Recall that the US taxpayers have pumped about $180 billion dollars into AIG, and that the current (highly inflated) market capitalization of the company is only $6 billion. There is not the ghost of a chance that the taxpayers will ever get their money back, because most of it was paid out to back crazy casino bet derivatives. But none of this matters, because the Obama administration does not believe in running corporations financed by the taxpayers. No, this would suggest that the Government could actually manage an organization better than the people who wrecked it.

Thus, we now enjoy the surreal spectacle of a bankrupt organization supported by taxpayer funds hiring a CEO who tells the government to back off and let him run the company according to his whims. We, the US taxpayers, are paying the salary of an arrogant blowhard who insists that he has the right to do with our funds as he pleases because he is a member of the CEO caste.

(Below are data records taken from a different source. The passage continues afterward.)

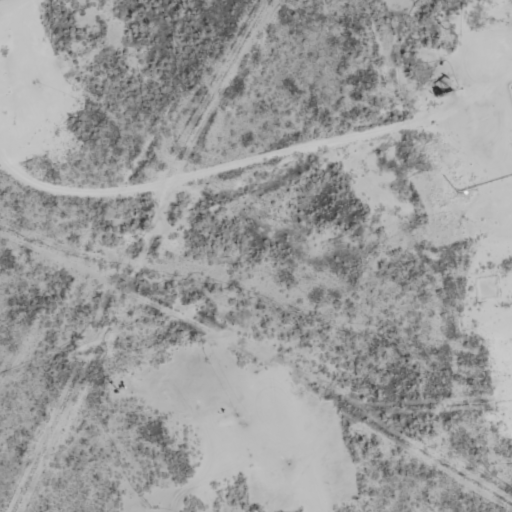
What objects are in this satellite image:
road: (46, 13)
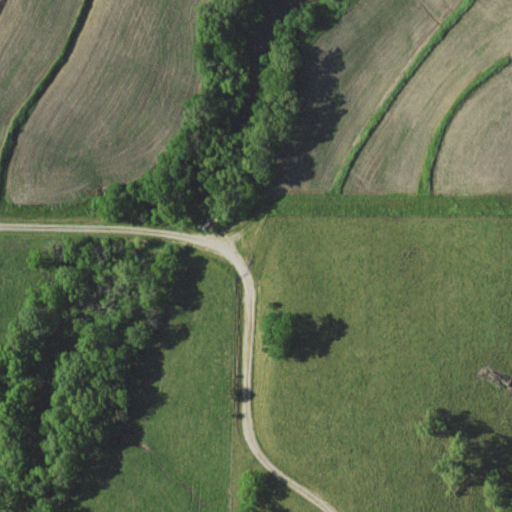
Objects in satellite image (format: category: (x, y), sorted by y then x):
road: (265, 275)
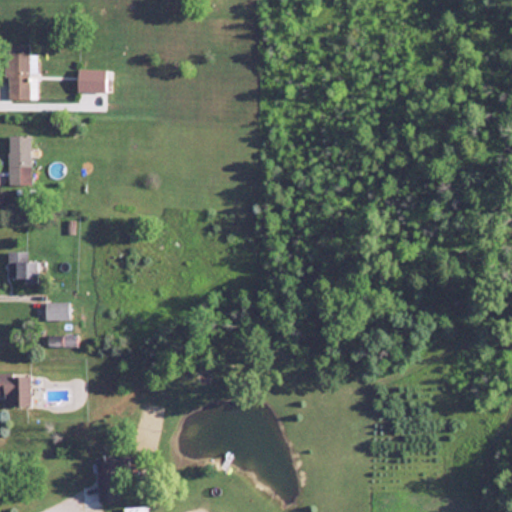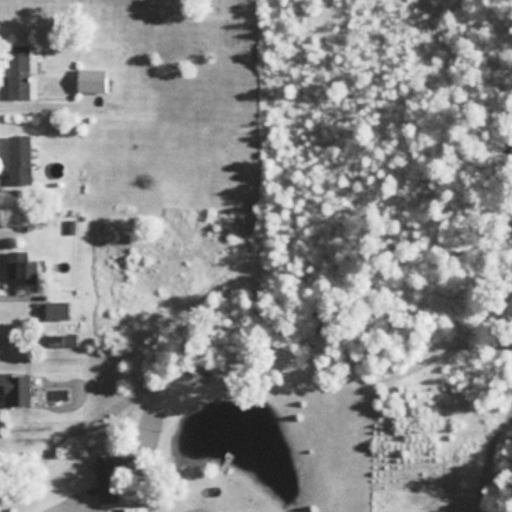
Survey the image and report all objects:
building: (19, 71)
building: (91, 78)
building: (19, 159)
building: (24, 266)
building: (57, 309)
building: (16, 387)
building: (107, 477)
road: (55, 508)
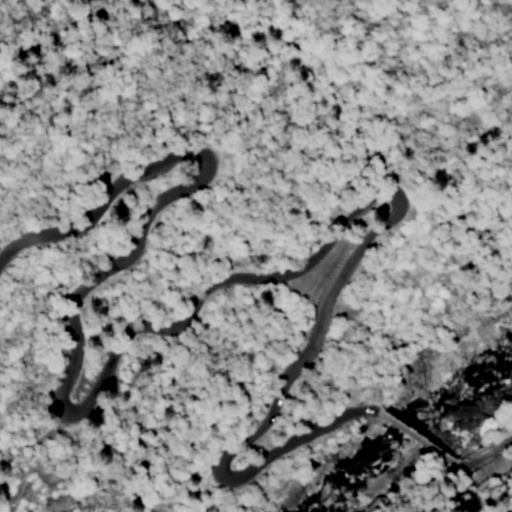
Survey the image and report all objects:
road: (189, 306)
river: (409, 427)
road: (415, 438)
road: (484, 454)
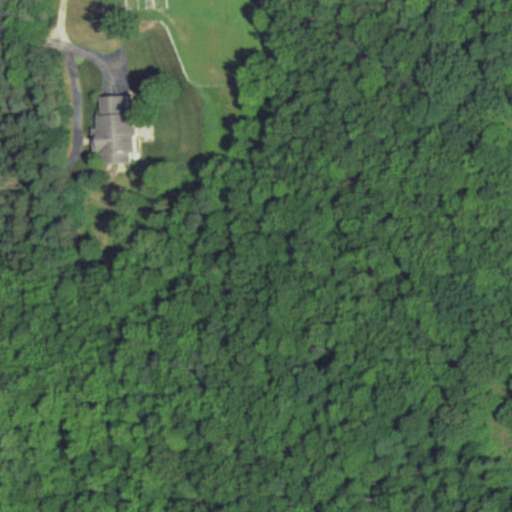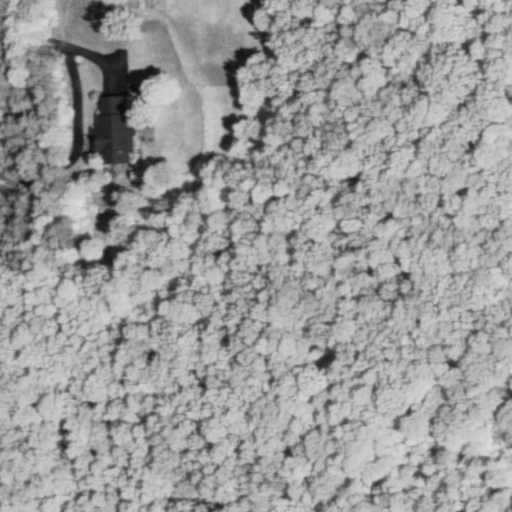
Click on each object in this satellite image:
road: (62, 42)
building: (117, 128)
road: (79, 132)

How many more companies will turn into Federally funded zombies run by loose-cannon CEO’s? How can one even predict the actions of managers who are completely untethered to any financial reality? It is as though the US economy is slowly turning into a comic-book caricature of itself, a Bizarro world of incongruity and excess, with the only constants being corruption and unaccountability.

1 comment

    • Inky99 on August 31, 2009 at 21:36

    That’s how it is now, and that is how it shall stay.  

    Neither party can, or will, change this.